What to work on: Would you restate the full listing word for word and omit its pictures?

____ Provided information

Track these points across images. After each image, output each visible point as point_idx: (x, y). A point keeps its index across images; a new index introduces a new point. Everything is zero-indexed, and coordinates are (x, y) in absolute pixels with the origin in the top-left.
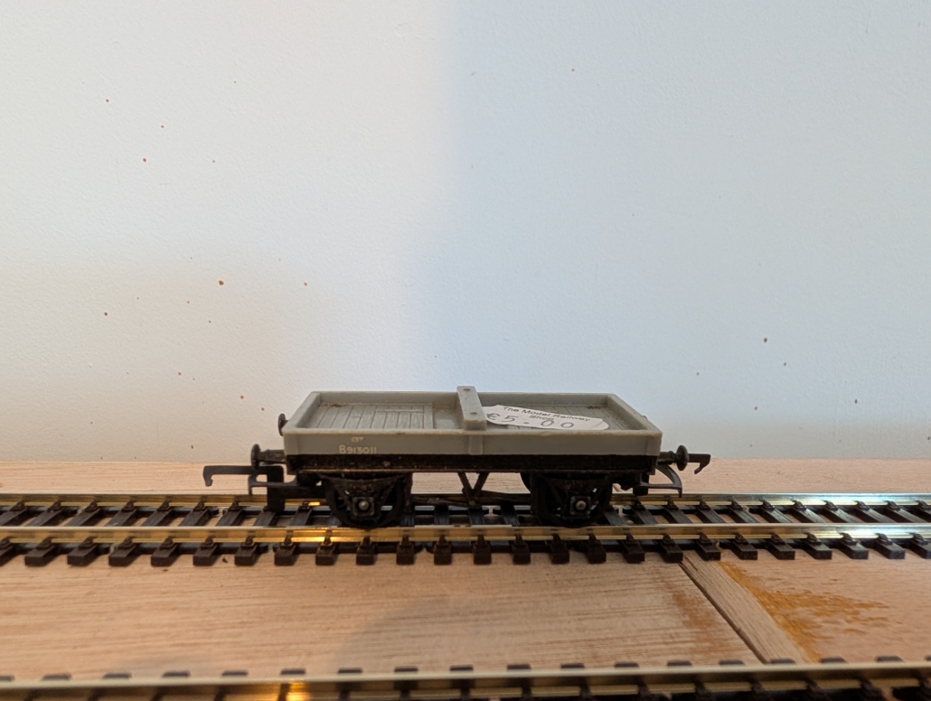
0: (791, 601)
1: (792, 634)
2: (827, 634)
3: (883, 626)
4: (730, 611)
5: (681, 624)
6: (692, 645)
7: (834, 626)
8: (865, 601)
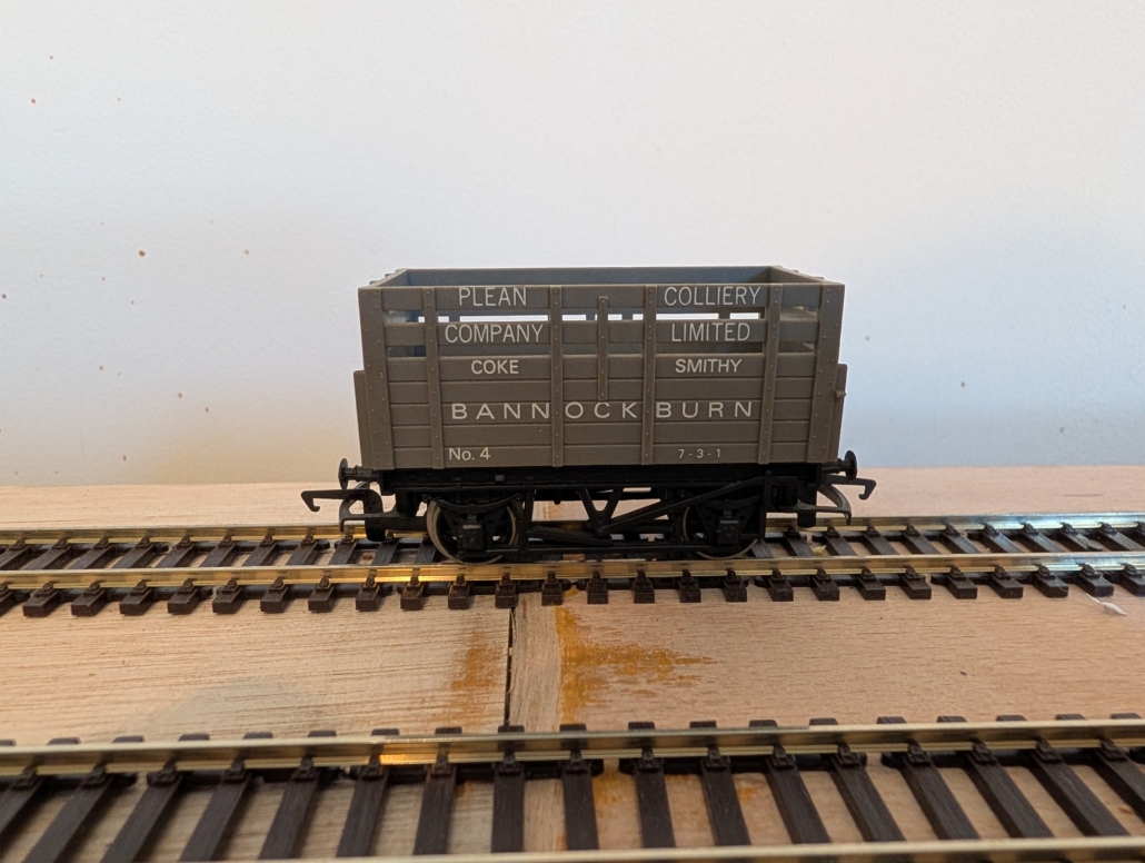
0: (601, 656)
1: (567, 697)
2: (608, 697)
3: (689, 685)
4: (521, 668)
5: (448, 685)
6: (439, 711)
7: (624, 686)
8: (694, 654)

________

Finished exercise:
Track these points across images. After each image, output each visible point as point_idx: (x, y). A point keeps its index across images; a new index introduces a new point. Everything is zero-indexed, and coordinates are (x, y) in absolute pixels with the origin in the top-left.
0: (791, 601)
1: (792, 634)
2: (827, 634)
3: (883, 626)
4: (730, 611)
5: (681, 624)
6: (692, 645)
7: (834, 626)
8: (865, 601)
0: (601, 656)
1: (567, 697)
2: (608, 697)
3: (689, 685)
4: (521, 668)
5: (448, 685)
6: (439, 711)
7: (624, 686)
8: (694, 654)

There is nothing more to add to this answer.